This is more of a question post than one with answers ’cause I’m all mysterious like that.
Today I was debating (and by debating I mean fat fingering my way through instance messages) with a co worker about whether a certain somewhat well known developer was good. Though I won’t divulge such a person, let’s just say he’s built a a game that might or might not have to do with mining and/or crafting.
I can’t remember how we got on the subject, but his contention was that such a developer was horrible. This made me pull out the big guns loaded with pure dickish and fired off this salvo:
Well when you write a program that surpasses 100000+ users, I suppose that can be your rock to throw
Nothing inflammatory about that, right?
So from there it became an amazingly deep debate that could match the irrelevance of the most heated of Star Wars versus Star Trek debates.
Ok maybe it did have some usefulness to it. After all, it is a good question to ask… which is why I am asking it.
My point was that it’s not easy to make a game, even one that couldn’t give Quake a run for its money in the graphics area. (And yes I mean Quake 1… You know, that game that had polygons that would suggest you were holding a weapon but you were never quite sure.) And to make something like that in his spare time proves that’s he’s at least competent.
His main point was that as a part of professional pride, the game shouldn’t be as buggy as it is. The inability to create a product that didn’t have a solid foundation is just bad. Flat out bad. After all if I build a car, that’s cool. However, if I’m trying to run over some jack–s with three collars popped and due to lack of control takes out an Apple Store…. ok bad example. Takes out Mel Gibs… –CK! Takes out a puppy store, that doesn’t really mean I’m a mechanical genius regardless of other factors involved building it.
And I think in there is the question. Should things like time constraints, degree of difficulty, and having no help (That I know of until end of last year) be taken into account when you look at a body of work, or should it be the end product and end product only that defines the competence of the coder?
I think it can go either way depending on what you consider ability. Is ability defined as doing something difficult AND doing it well or just being able to churn out something a good majority of developers couldn’t do alone.
Now make no mistake, I’m not saying he’s the best developer ever. I’m sure there are people far beyond his ability. I just don’t buy that he’s incompetent due to the more intangible things that effect development.

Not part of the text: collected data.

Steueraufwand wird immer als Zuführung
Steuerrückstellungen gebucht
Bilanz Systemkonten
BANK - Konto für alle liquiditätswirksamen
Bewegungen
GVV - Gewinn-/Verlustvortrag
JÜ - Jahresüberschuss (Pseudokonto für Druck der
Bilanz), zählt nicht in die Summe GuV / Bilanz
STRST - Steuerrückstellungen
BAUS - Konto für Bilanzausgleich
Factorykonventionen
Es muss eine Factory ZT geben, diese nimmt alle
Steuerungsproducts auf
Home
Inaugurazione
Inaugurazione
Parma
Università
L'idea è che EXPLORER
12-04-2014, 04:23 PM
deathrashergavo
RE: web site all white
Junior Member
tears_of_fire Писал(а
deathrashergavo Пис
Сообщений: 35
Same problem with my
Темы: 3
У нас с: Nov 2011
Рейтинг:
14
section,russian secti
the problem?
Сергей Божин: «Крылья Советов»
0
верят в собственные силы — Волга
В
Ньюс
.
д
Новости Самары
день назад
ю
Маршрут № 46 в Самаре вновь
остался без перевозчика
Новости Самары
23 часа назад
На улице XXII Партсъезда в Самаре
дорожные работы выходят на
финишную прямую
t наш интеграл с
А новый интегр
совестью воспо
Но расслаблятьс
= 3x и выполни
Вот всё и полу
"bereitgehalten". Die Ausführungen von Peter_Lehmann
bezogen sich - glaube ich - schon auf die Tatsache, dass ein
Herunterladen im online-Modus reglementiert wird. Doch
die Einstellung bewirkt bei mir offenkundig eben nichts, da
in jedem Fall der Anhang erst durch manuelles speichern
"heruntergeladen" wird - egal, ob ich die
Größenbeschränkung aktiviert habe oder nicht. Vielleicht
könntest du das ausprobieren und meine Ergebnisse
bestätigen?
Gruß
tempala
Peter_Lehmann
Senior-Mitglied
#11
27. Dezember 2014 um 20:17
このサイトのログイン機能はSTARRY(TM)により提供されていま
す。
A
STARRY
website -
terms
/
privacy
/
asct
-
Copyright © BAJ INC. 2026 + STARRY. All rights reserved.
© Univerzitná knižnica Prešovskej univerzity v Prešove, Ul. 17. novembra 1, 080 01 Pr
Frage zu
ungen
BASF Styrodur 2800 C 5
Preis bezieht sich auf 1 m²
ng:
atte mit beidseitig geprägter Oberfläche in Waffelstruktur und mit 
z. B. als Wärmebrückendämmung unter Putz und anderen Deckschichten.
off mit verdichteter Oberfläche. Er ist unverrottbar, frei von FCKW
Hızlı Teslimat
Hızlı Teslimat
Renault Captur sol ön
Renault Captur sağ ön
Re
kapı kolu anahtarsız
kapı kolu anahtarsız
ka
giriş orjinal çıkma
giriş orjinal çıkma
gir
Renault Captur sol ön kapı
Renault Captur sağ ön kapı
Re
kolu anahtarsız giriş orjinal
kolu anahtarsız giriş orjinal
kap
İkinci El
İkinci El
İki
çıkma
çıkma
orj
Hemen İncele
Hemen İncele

2 thoughts on “What Defines a Bad Developer?”
Isn’t this what peer reviews are for? I’d say that most of the time with any project that if left unchecked you’ll get code bloat and feature creep that can spoil the best of an originally good idea. Often you’ll find that someone throws a developer in the pool to “find a solution” without any guidance (let alone requirements… don’t get me started), then they have to wade through old spaghetti code or throw together something quickly using the equivalent of digital duct tape and hope for the best. Unless there’s a demand for the code to be tested and cleaned up, it won’t happen because often there isn’t time or interest to do otherwise. So developers go about redoing the same bad habits that were never corrected because nobody ever alerted them or steered them in a better direction.
I think you hit the nail on the head with the time constraint. Something that does have to be factored into the “bad programmer” equation, which by the way is:
Bad Programmer = (CodeQuality – (TimeLimit + Complexity)) * 1.5325262436
1.5325262436 being the Bad Programmer constant.